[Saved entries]
☆ ☆ ☆ ☆

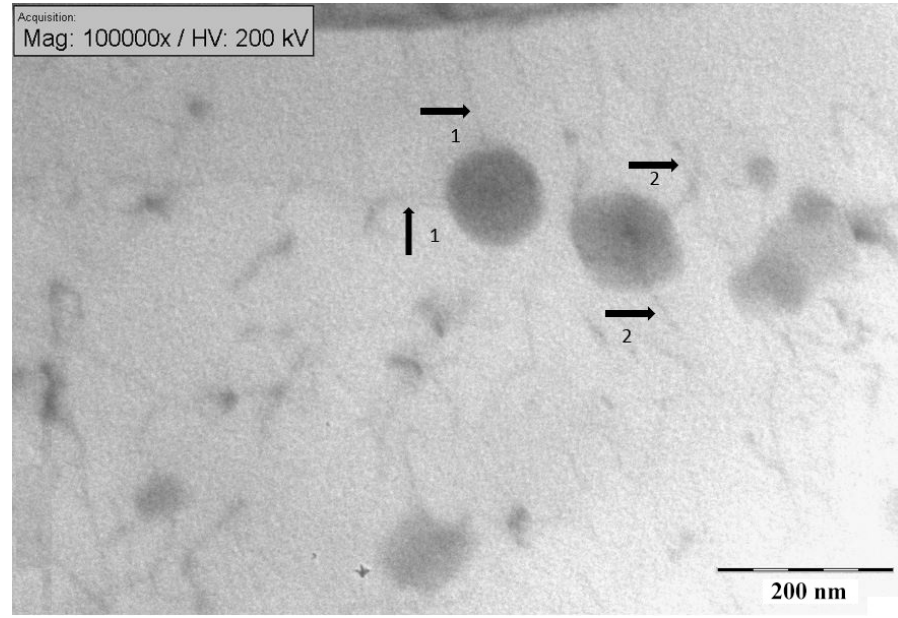
Figure 7. TEM photo shows the intersection of dislocation 1 ‐ 1 and 2 ‐ 2 with two fine precipitates in the matrix of CFT6a sample, respectively.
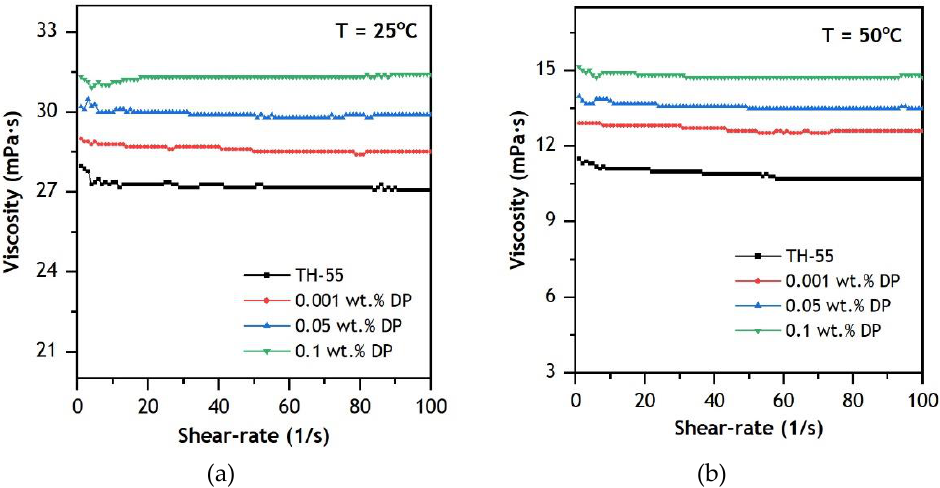
Figure 9. Rheological behavior of TH-55/DP nanofluids at 0 – 100 s −1 shear rate: ( a ) 25 °C and ( b ) 50 °C.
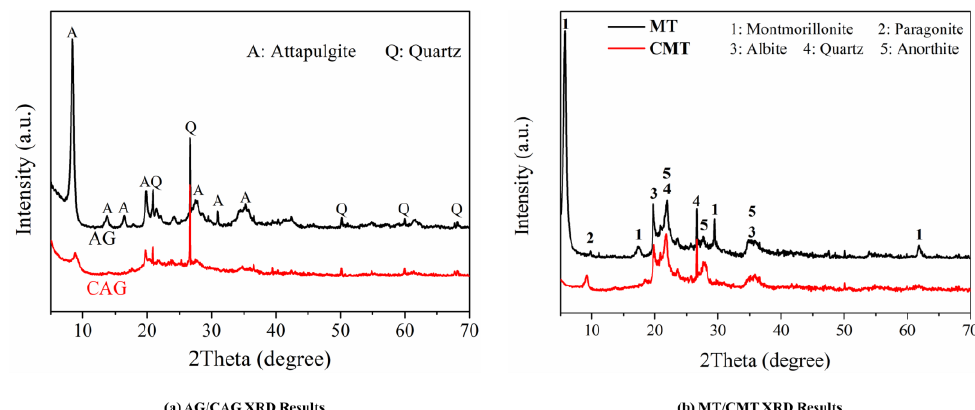
Figure 5. Phase composition analysis of clay before and after calcination: ( a ) attapulgite; ( b ) mont- morillonite.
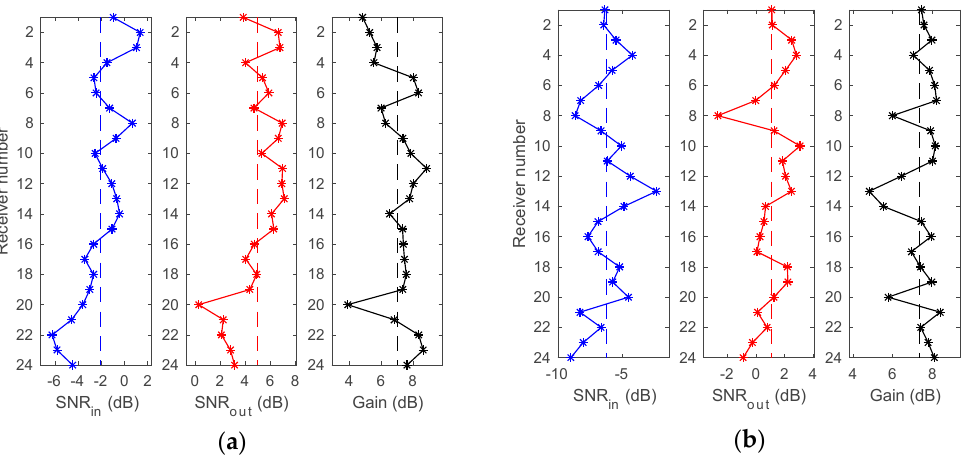
Figure 4. Performance of single element TR processing: input SNR, output SNR and temporal focusing gain. ( a ) 50 km UWA communication; ( b ) 80 km UWA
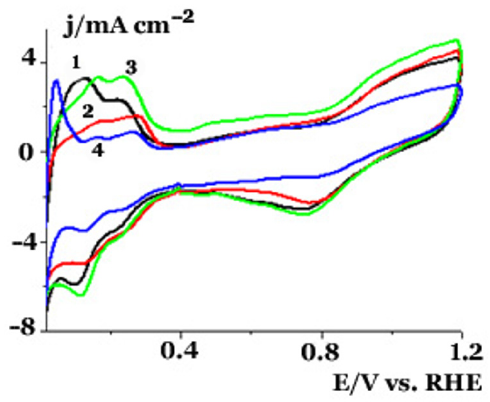
Figure 3. Cyclic voltammograms recorded at the commercial Pt/C (1), PtFe/C (2), PtMo/C (3), and PtMoSn/C (4) catalysts at a scan rate of 0.05 V s − 1 in argon purged 0.5 M H 2 SO 4 at room temperature.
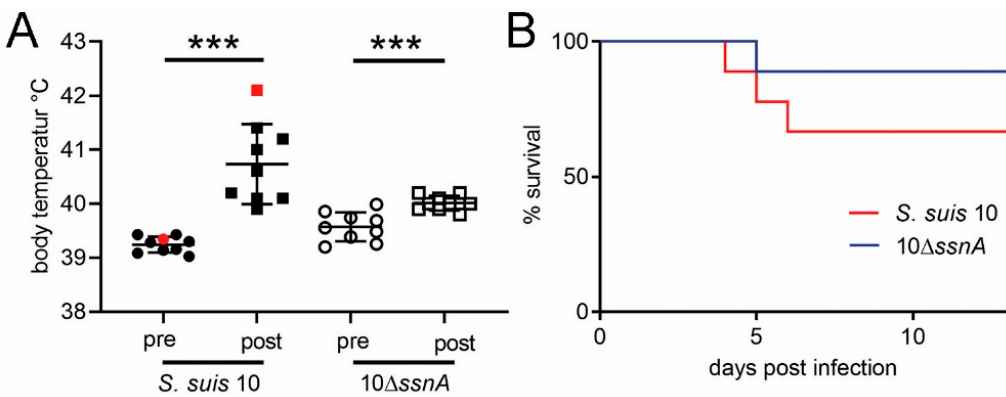
Figure 1. The DNase mutant S. suis 10 ∆ ssnA suggest only a slight attenuation in pigs. The body temperature and survival rate after intranasal infection with S. suis is presented: ( A ) The body temperature increased in both infection groups post-infection. Data shown as mean ± SD. Each dot represents one animal, red marks show animals with meningitis. Statistical analysis: one-tailed, paired Student’s t -test was calculated in each infection group. Values post-infection present the highest measured value. *** p < 0.001. ( B ) The Kaplan–Meier survival curve shows a slightly higher but not significant mortality in the S. suis 10-infected group (Statistical analysis: Log-rank (Mantel–Cox) test, p = 0.26, each group n = 9).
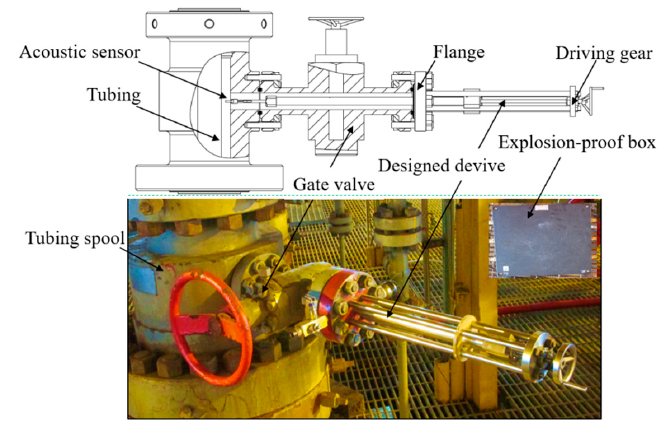
Figure 18. Picture of field testing.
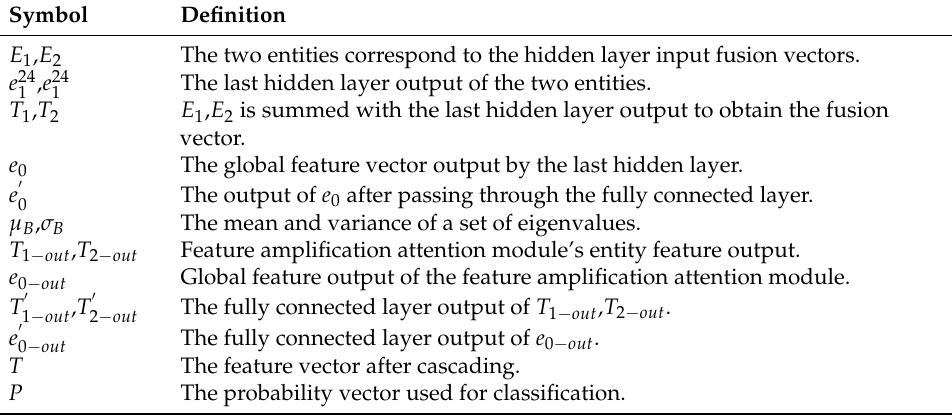
Figure 1. The general architecture of the FA-RCNet model. Table 2. Symbols and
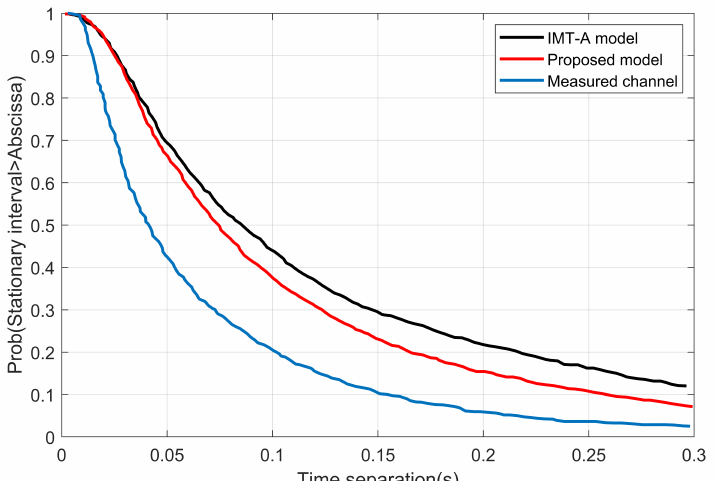
Figure 8. The stationary interval of the proposed model, measured channel, and the IMT-A chan- nel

☆ ☆ ☆ ☆

## Task brief
The pictures in the data should be omitted, and every remaining line set down exactly.

## Response to this exercise
Figure 7. TEM photo shows the intersection of dislocation 1 ‐ 1 and 2 ‐ 2 with two fine precipitates in the matrix of CFT6a sample, respectively.
Figure 9. Rheological behavior of TH-55/DP nanofluids at 0 – 100 s −1 shear rate: ( a ) 25 °C and ( b ) 50 °C.
Figure 5. Phase composition analysis of clay before and after calcination: ( a ) attapulgite; ( b ) mont- morillonite.
Figure 4. Performance of single element TR processing: input SNR, output SNR and temporal focusing gain. ( a ) 50 km UWA communication; ( b ) 80 km UWA
Figure 3. Cyclic voltammograms recorded at the commercial Pt/C (1), PtFe/C (2), PtMo/C (3), and PtMoSn/C (4) catalysts at a scan rate of 0.05 V s − 1 in argon purged 0.5 M H 2 SO 4 at room temperature.
Figure 1. The DNase mutant S. suis 10 ∆ ssnA suggest only a slight attenuation in pigs. The body temperature and survival rate after intranasal infection with S. suis is presented: ( A ) The body temperature increased in both infection groups post-infection. Data shown as mean ± SD. Each dot represents one animal, red marks show animals with meningitis. Statistical analysis: one-tailed, paired Student’s t -test was calculated in each infection group. Values post-infection present the highest measured value. *** p < 0.001. ( B ) The Kaplan–Meier survival curve shows a slightly higher but not significant mortality in the S. suis 10-infected group (Statistical analysis: Log-rank (Mantel–Cox) test, p = 0.26, each group n = 9).
Figure 18. Picture of field testing.
Figure 1. The general architecture of the FA-RCNet model. Table 2. Symbols and
Figure 8. The stationary interval of the proposed model, measured channel, and the IMT-A chan- nel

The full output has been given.